Selon Françoise Brion, l’arrivée de Mathilde Gabrièle a été un véritable plus : « Elle nous a permis d’accueillir 25 familles supplémentaires car, travaillant seulement à 70 %, j’ai été libérée de l’intendance de l’épicerie pour me consacrer à l’accompagnement individuel des familles. Bien sûr, la crainte d’être contrôlés par l’ANDES, via l’animatrice, nous a effleurés. Toutes les épiceries du réseau sont différentes et l’on ne peut pas imposer une seule façon de faire. Et puis il est compliqué de changer les habitudes. » Une confiance mutuelle semble cependant s’être installée, chaque partie apprenant de l’autre, parfois même sans s’en apercevoir.

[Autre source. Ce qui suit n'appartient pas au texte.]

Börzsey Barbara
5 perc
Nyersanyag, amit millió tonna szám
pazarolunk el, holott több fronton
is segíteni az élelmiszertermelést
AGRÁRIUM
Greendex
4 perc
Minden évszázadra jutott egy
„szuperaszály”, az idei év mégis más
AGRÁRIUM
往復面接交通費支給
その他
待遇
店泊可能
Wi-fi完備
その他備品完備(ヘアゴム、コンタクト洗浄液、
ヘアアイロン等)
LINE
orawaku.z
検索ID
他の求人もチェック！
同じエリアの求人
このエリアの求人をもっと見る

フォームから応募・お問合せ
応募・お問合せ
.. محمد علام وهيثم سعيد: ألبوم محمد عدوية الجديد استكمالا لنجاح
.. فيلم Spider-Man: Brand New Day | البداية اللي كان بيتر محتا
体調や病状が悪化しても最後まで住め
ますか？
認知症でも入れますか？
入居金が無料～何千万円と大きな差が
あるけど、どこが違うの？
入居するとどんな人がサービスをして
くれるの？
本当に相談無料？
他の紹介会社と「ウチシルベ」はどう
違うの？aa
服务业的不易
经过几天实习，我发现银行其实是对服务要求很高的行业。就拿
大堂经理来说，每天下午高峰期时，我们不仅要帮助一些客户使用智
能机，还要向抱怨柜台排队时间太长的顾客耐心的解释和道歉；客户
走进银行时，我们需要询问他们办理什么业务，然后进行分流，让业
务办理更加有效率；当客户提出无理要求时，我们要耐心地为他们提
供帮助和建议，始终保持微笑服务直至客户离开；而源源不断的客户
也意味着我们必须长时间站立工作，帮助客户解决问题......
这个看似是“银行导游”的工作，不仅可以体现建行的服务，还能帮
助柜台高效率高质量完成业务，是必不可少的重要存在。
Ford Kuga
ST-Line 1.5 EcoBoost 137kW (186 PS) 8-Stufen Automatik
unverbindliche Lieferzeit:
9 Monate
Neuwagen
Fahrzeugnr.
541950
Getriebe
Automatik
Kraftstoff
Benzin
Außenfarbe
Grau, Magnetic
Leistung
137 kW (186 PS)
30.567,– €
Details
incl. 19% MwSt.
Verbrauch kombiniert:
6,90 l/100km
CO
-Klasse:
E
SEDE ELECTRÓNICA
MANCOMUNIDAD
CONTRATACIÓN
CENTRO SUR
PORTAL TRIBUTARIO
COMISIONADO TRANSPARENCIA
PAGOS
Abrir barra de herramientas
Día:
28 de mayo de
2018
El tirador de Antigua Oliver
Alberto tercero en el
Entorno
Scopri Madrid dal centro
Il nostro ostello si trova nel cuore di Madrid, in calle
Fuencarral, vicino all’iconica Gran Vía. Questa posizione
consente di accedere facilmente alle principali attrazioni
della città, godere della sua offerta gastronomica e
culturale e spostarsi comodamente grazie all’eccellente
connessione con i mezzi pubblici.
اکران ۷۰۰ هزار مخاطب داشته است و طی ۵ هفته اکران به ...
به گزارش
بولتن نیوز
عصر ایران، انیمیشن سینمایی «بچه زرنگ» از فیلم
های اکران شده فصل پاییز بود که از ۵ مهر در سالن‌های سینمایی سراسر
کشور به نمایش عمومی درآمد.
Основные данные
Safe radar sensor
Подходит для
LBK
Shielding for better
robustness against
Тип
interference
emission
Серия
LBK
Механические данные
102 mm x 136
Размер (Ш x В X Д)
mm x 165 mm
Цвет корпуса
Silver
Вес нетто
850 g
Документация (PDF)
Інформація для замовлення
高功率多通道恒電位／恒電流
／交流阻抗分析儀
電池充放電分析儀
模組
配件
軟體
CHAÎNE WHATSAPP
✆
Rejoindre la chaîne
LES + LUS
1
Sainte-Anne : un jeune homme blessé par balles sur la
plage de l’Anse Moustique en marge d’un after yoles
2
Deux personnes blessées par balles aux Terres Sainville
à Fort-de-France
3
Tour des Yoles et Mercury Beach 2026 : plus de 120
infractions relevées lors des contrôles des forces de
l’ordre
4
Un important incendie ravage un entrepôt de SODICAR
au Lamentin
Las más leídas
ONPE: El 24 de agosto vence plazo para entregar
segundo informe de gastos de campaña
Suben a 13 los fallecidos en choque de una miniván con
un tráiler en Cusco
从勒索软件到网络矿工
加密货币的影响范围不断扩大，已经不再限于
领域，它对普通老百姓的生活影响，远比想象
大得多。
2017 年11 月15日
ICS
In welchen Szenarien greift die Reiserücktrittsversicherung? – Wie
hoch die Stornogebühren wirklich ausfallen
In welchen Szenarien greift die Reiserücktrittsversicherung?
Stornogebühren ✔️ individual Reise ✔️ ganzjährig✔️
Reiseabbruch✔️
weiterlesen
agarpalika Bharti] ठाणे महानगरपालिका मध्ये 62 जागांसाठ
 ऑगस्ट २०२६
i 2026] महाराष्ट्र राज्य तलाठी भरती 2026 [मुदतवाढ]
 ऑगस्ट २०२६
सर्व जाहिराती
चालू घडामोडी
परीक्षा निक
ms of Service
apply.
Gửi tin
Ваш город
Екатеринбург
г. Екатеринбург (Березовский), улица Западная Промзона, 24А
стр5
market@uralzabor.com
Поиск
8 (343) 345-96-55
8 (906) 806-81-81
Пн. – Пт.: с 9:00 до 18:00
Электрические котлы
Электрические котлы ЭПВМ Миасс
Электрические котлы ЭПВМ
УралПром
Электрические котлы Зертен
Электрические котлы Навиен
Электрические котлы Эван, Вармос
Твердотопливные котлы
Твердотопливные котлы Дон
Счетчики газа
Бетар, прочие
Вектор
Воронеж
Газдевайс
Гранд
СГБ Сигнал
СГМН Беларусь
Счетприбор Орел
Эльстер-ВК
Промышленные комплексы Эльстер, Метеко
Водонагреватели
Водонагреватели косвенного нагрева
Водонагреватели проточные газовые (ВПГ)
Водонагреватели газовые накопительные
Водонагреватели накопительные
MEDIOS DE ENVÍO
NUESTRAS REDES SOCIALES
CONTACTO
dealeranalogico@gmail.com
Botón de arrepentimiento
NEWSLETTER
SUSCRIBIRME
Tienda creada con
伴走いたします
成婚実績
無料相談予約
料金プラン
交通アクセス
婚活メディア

A 14 heures, l’animatrice territoriale passe avec Agnès Juton quelques coups de fil pour chercher à diversifier les approvisionnements en trouvant de nouveaux partenaires. Varier les produits et trouver des fournisseurs de qualité fait aussi partie de ses missions : « On mène un projet – Uniterres – afin de créer des partenariats avec des producteurs locaux, en circuits courts. J’essaie aussi d’obtenir davantage de produits d’hygiène. » Autres projets : récupérer des vêtements et des produits culturels. Elle n’aura cependant pas le temps de les mettre en œuvre car, après cette année de formation en alternance, Mathilde Gabrièle quitte à la fin octobre l’épicerie mancelle pour la Bretagne, où elle va se familiariser avec le poste d’animatrice régionale de réseau. Aura-t-elle un successeur ? Pour le moment, il n’y a pas de nouvelle promotion prévue. « Il faut prendre le temps d’intégrer les jeunes déjà diplômés, indique Jocelyne Bac, la formatrice. Il y aurait des besoins, mais placer un animateur par épicerie est impensable budgétairement pour le réseau. » Et à plus long terme ? « Le dispositif est une passerelle. Il permet à 30 jeunes qui en avaient besoin de confirmer leur orientation professionnelle, analyse Romuald Corlou. Chacun, en fonction de ses compétences et de ses envies, va faire évoluer le métier. » Certains sont partis au bout de un an pour rejoindre d’autres secteurs, comme l’animation ou la distribution. D’autres, à l’issue de leur contrat de trois ans, occuperont comme Mathilde Gabrièle un poste permanent d’animateur réseau.
L’expérience pourrait aussi donner l’envie à certaines épiceries d’embaucher directement leur propre animateur. « Jusque-là, elles n’embauchaient pas de jeunes en contrat d’avenir car elles n’avaient pas la capacité d’assumer leur formation, poursuit le responsable des ressources humaines à l’ANDES. Mais notre centre de formation solidaire Potentia va désormais proposer un catalogue de formations. » Une partie des bénéfices des épiceries pourrait aussi être consacrée à la formation des usagers pour, à terme, accompagner certains d’entre eux vers l’emploi : « Nous gardons les usagers au cœur de notre logique. »
(1) Association d’animation du centre social : 9, rue du Cantal – 72100 Le Mans – Tél. 02 43 84 60 66.